In all this complex web, cybersecurity is no longer a “should have” but a “must have”. The surge of cyber-attacks reveals that companies using industrial systems have a real challenge to protect their access and connections, particularly in terms of remote access. With the COVID-19 pandemic, many new issues regarding productivity, computer networks evolution, perimeters, and privileged users accessing highly sensitive IT systems have skyrocketed. This situation jeopardizes the cybersecurity of those industrial organizations that need to secure privileged access to their critical infrastructure. In addition, these companies must ensure that every access, whether on-site or remote, is controlled, traced, and monitored.

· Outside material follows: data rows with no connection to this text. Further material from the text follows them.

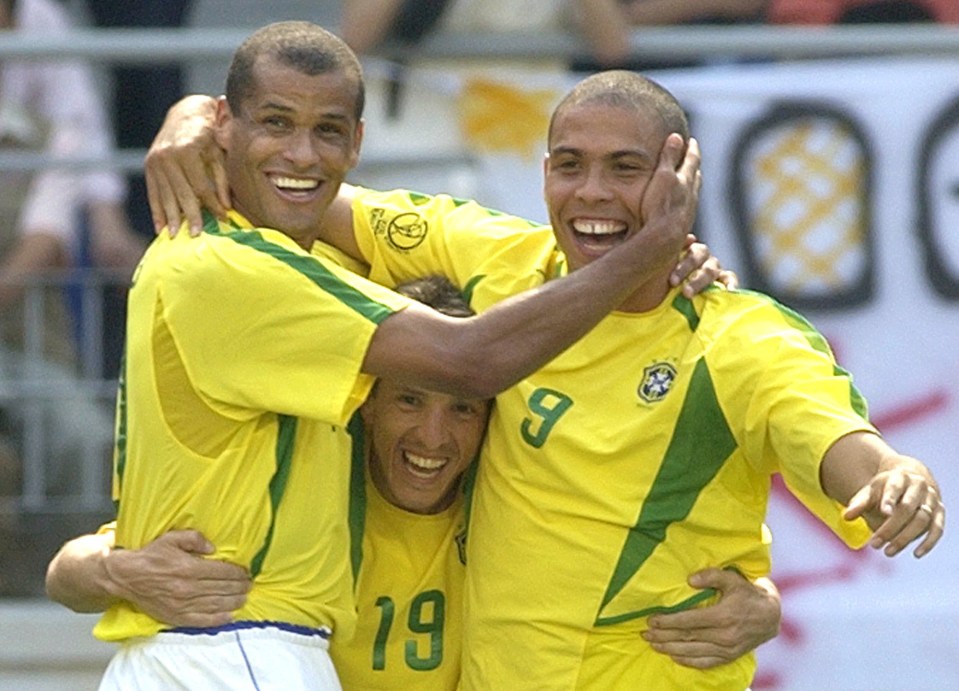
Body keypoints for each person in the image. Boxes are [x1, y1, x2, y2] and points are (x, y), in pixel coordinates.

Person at [144, 68, 945, 689]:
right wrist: (194, 118)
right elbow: (298, 186)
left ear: (680, 179)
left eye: (625, 169)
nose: (592, 193)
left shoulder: (744, 339)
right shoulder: (493, 253)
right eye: (570, 166)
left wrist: (895, 475)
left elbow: (846, 448)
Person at [76, 20, 716, 691]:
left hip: (207, 651)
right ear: (227, 127)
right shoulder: (231, 270)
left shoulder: (302, 259)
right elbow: (470, 359)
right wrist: (652, 246)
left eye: (326, 130)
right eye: (275, 123)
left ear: (356, 142)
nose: (301, 153)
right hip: (236, 647)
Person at [47, 274, 784, 690]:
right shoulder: (313, 486)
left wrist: (761, 602)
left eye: (462, 408)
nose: (433, 438)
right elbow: (64, 574)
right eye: (408, 399)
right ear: (365, 403)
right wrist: (119, 568)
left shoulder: (524, 500)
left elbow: (657, 558)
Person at [0, 0, 144, 510]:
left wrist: (108, 224)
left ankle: (66, 582)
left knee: (87, 439)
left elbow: (48, 231)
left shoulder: (53, 134)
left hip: (28, 342)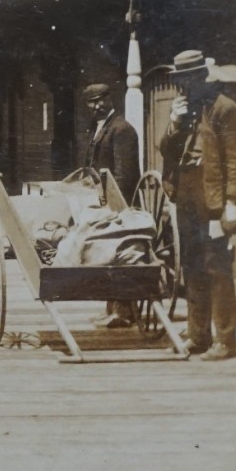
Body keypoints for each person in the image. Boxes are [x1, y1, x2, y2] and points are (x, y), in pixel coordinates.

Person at [159, 50, 236, 361]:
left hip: (212, 195)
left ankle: (225, 341)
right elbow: (166, 151)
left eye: (188, 79)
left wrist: (232, 204)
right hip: (186, 192)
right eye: (179, 80)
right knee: (192, 266)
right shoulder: (185, 110)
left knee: (217, 268)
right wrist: (174, 124)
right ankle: (198, 337)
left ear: (200, 77)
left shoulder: (225, 109)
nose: (183, 85)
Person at [81, 83, 142, 329]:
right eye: (91, 102)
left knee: (120, 255)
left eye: (101, 100)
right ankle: (112, 308)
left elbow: (124, 175)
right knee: (107, 255)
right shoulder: (98, 128)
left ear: (110, 98)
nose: (97, 105)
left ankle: (124, 311)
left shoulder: (122, 129)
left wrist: (114, 205)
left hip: (119, 204)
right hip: (102, 201)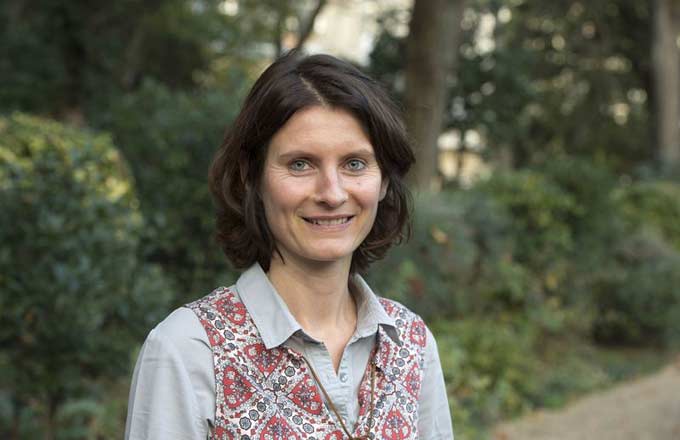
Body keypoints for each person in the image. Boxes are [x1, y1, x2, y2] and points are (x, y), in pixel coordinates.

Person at [125, 51, 454, 439]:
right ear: (251, 176)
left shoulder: (411, 344)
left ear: (383, 180)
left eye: (354, 163)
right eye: (301, 164)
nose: (332, 193)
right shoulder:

The Role of Privileged Access Management (PAM): Safeguarding Critical Systems in Industry 4.0
Access Management provides complete centralization, control, and administration of connections to systems requiring elevated privileges to ensure strict traceability and security that does not prevent efficiency. These capabilities enable industrial organizations to leverage the many opportunities arising from modern IT with traditional OT convergence without fearing a devastating security breach.
In the past two decades, cybersecurity has entered the mainstream of critical infrastructure. Two cultures and two worlds that seemed so distant – IT and OT – are now embedded in one another, along with all their insights, objectives, and languages. And this evolution has brought with it an ever more critical awareness of digital threats to this new Industry 4.0 world. Digital transformation has driven the need for a robust industrial cybersecurity capable of addressing industrial constraints (lifecycle, criticality, business continuity) and that goes beyond initial perimeter security solutions, such as anti-virus and firewalls, into the modern realm of Privileged Access Management, encompassing Identity Management and Endpoint Security, with the purpose of protecting industrial organizations as they move towards the connected future of industry.